De plazos y orangutanes

Pero, ¿cuál es el fundamento de los plazos? Dado que el tiempo es continuo y los plazos no son más que convenciones que los seres humanos establecemos

En los últimos años se ha debatido mucho sobre el otorgamiento a los simios de ciertos derechos equivalentes a los de los hombres, como el derecho a la vida, a la libertad y a la prohibición de la tortura, lo que impediría su caza, su enjaulamiento y su utilización para experimentos científicos. La iniciativa parece magnífica, aunque, ya metidos en harina, no se comprende bien por qué no se extiende a las demás especies animales. ¿Acaso un oso, un perro o un elefante son menos dignos que un chimpancé?

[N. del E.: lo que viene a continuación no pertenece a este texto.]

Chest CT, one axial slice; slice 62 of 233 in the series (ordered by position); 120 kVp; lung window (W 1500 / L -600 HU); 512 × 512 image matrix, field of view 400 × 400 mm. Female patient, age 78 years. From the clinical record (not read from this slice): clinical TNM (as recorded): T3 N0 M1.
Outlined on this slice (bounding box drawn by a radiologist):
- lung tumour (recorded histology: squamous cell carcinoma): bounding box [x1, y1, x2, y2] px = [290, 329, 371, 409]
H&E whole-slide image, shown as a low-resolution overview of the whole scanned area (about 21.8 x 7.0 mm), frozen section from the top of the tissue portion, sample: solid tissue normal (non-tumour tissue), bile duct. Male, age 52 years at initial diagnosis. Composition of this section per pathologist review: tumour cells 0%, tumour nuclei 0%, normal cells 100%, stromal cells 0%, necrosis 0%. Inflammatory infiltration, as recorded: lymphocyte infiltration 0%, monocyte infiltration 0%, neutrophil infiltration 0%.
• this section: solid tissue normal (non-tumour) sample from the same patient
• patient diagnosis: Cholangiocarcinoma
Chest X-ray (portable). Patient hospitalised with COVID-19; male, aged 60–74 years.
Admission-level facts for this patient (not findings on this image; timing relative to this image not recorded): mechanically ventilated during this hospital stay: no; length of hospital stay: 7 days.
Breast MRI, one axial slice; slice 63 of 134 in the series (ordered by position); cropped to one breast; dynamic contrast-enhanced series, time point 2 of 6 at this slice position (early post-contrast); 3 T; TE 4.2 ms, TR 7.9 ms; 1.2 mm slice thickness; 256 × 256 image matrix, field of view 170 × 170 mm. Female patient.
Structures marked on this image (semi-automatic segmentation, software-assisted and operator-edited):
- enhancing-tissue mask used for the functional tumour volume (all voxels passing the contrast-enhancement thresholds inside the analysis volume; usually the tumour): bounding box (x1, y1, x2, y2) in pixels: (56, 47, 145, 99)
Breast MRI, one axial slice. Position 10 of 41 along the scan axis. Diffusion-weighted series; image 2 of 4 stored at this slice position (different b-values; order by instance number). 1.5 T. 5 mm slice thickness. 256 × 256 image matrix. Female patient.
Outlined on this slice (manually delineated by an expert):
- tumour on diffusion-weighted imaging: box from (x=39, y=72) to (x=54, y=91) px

Es de suponer que la clave está en nuestra mayor cercanía genética y morfológica con los simios.

Pero lo chocante del caso es que las mismas sociedades en las que se ha promovido esta declaración de derechos simiescos son las que han otorgado al aborto la categoría de derecho. A los gorilas no se los puede enjaular ni cazar porque tienen derecho a la libertad y a la vida, pero a los niños no nacidos se los puede descuartizar pues no tienen derecho a nada y sus padres tienen derecho a matarlos. Eso sí, respetando los plazos establecidos por la ley, convertida en suprema referencia moral.

Precisamente el nudo gordiano que el Partido Popular –ese partido sin ideas ni vergüenza, como acaba de volver a demostrar en indecente incumplimento, una vez más, de lo propuesto en su programa electoral– no se atreve a cortar en el asunto del aborto es éste de los plazos, convertidos tras la reforma legal zapateriana en el criterio decisorio sobre cuándo se puede interrumpir la vida intrauterina. Pues el anterior criterio de los supuestos al menos intentaba presentar una apariencia de moralidad, mientras que el de los plazos se inclina por la mera oportunidad técnica de realizar la intervención.

Pero, ¿cuál es el fundamento de los plazos? Dado que el tiempo es continuo y los plazos no son más que convenciones que los seres humanos establecemos para compartimentarlo, ¿dónde se encuentra el trascendental momento en el que se establece la diferencia entre cuándo una vida es eliminable y cuándo no? ¿Quién lo decide? ¿Con qué autoridad? ¿De qué depende? ¿Del tiempo transcurrido? ¿Cuál es la frontera y por qué? ¿Por la forma del feto? ¿Por su mayor o menor cercanía morfológica con el ser humano ya nacido? ¿Por qué si las manitas del niño miden un milímetro se le puede descuartizar y si miden dos no? ¿Por qué una muerte de un ser evidentemente viviente y distinto de la madre es aceptable si está aún en el claustro materno y no lo es si ya salió de él? ¿Quizá porque, al no vérsele todavía, y por ni siquiera poder emitir el menor sonido de dolor, su muerte es menos muerte o al menos pasa más desapercibida?

¡Sorprendente época ésta en la que la especie cúspide de la creación, ese primate egoísta, lascivo, cruel y supuestamente racional, considera más sagrada la vida de los orangutanes que la suya!

Puesto que tanto nos agrada la muerte y tan moderno consideramos descuartizar a nuestros propios hijos en el seno materno para seguir viviendo sin molestias imprevistas o para que papá no nos riña por el penalti, merecemos desaparecer con ignominia de la faz de la Tierra. Indudablemente, los orangutanes tratan a sus hijos con más humanidad que algunos humanos a los suyos.